Kytösaho, who has lived in South Africa for over 10 years, is director of the Western Cape Cheetah Conservation, which rescues and rehabilitates cheetahs in the country.
“I am not afraid of them. I see the cheetahs as my friends,” she said. “We have respect and trust for each other, and I do not push them to be with me, but wait for them to come to me. I respect them as a species, but also as individuals. They can feel that and respect me back.
“So far, seven cheetahs have been successfully reintroduced into natural areas. Cape Cheetah has rescued over 18 cheetahs from different bad situations, some caused by human hand,” said Kytösaho, who has worked with 40 cheetahs in her career.

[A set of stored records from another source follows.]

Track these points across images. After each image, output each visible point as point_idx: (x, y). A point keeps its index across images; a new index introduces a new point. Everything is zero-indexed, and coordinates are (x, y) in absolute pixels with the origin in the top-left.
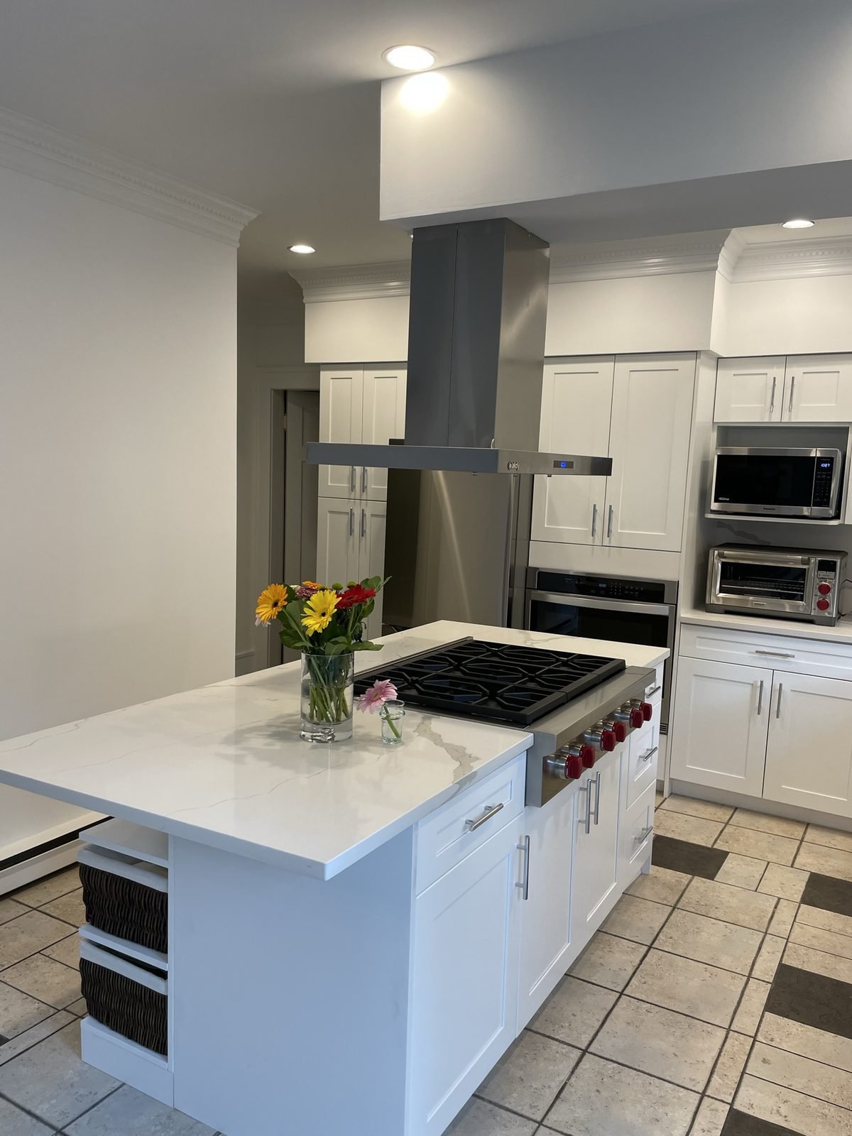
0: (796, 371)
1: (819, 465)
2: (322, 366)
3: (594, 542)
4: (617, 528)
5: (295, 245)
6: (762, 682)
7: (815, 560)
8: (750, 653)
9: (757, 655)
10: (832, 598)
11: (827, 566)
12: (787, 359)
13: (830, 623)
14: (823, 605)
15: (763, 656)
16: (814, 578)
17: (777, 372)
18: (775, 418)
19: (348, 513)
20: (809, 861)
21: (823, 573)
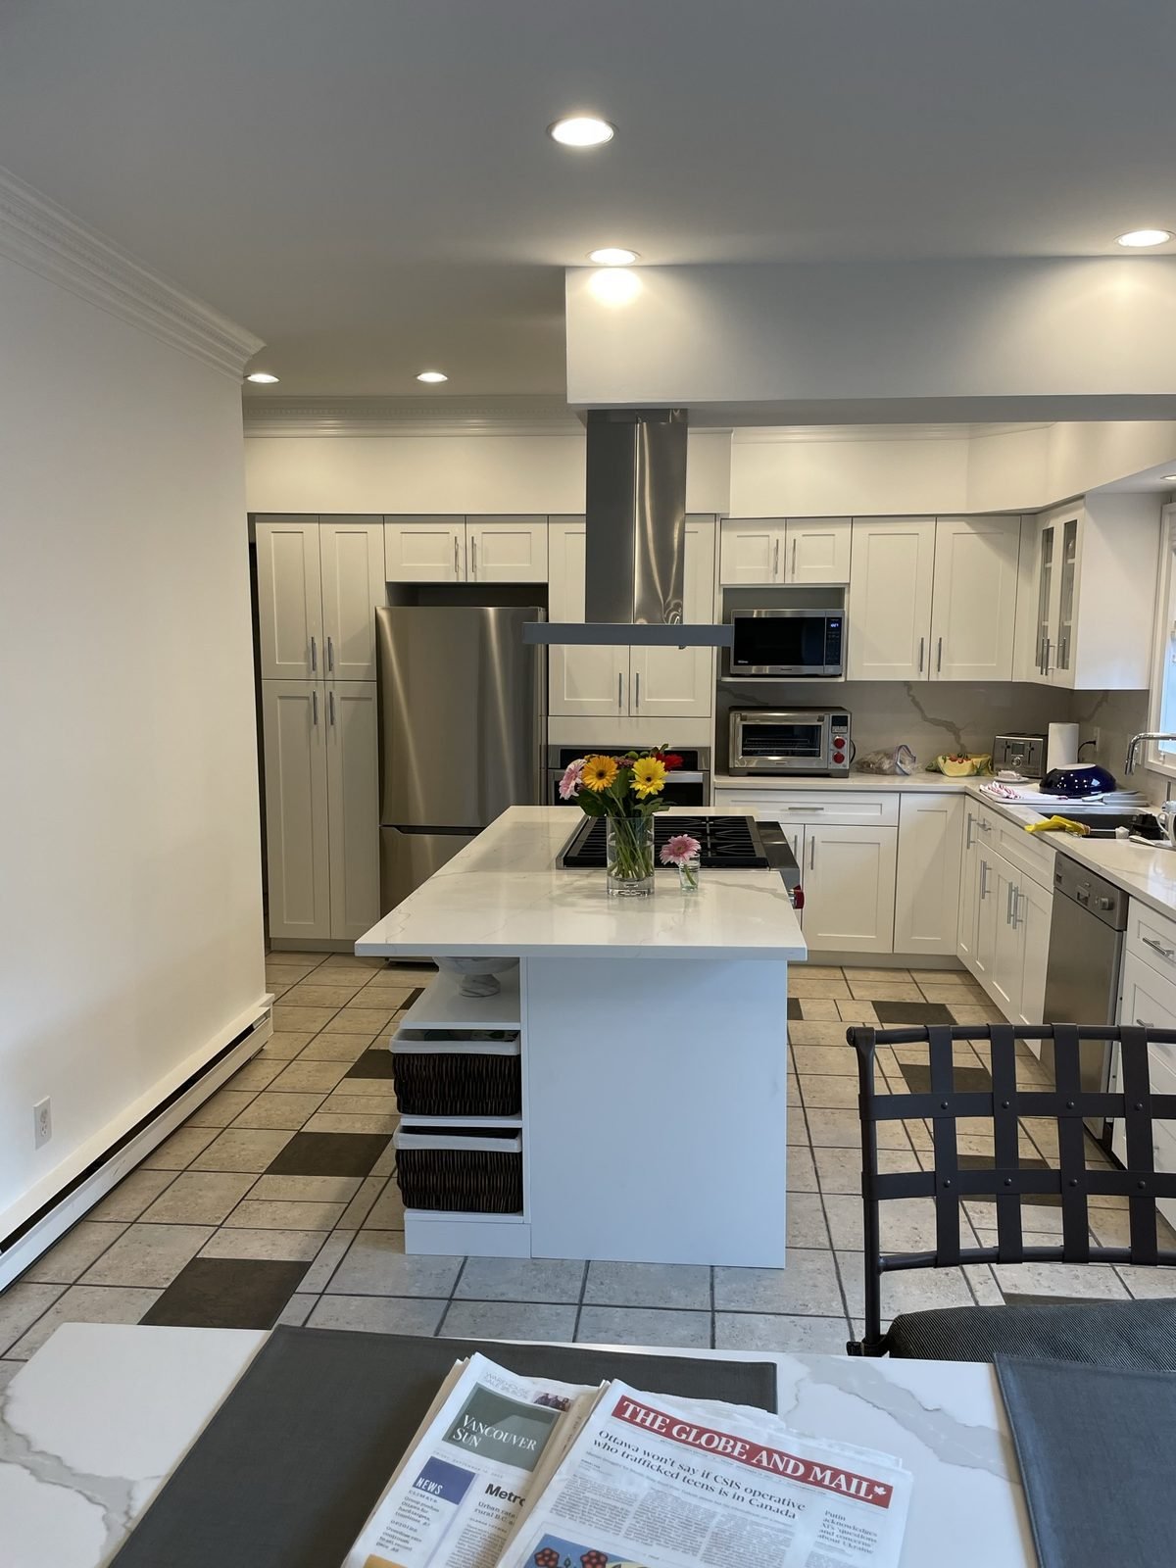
0: (796, 533)
1: (829, 625)
2: (257, 517)
3: (620, 713)
4: (645, 698)
5: (254, 373)
6: (796, 837)
7: (828, 717)
8: (782, 810)
9: (789, 812)
10: (846, 751)
11: (840, 721)
12: (786, 522)
13: (844, 775)
14: (839, 758)
15: (795, 812)
16: (828, 735)
17: (777, 534)
18: (779, 580)
19: (308, 698)
20: (863, 993)
21: (836, 729)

“Cheetahs are the fastest land-living mammal, reaching speeds up to 74 mph,” she said. “They are built for speed in every way with nonretractable claws for good grip, huge nostrils to inhale a lot of oxygen while running, aerodynamic body structure, light bones, small head and tail as a rudder for balance.”
Several videos include images of the big cats showing how rough and dangerous they can be. But Kytösaho is confident she will not be attacked.
In one video posted online, she is seen training cheetahs to run after an object being dragged at high speed down the road. The object is attached to a line, and the powerful cats quickly claim the prize.
“We have 14 cheetahs in total, and we don’t have any that are young right now. All the cheetahs seen in the images have grown up and live in the cheetah reserve,” she said.
“My focus work is rehabilitating and releasing cheetahs in South Africa.”
Kytösaho uses her online images to promote her work and to help raise money.
“I have loved animals for as long as I can remember. It is my passion to try to help each individual animal and work toward saving endangered species,” she said.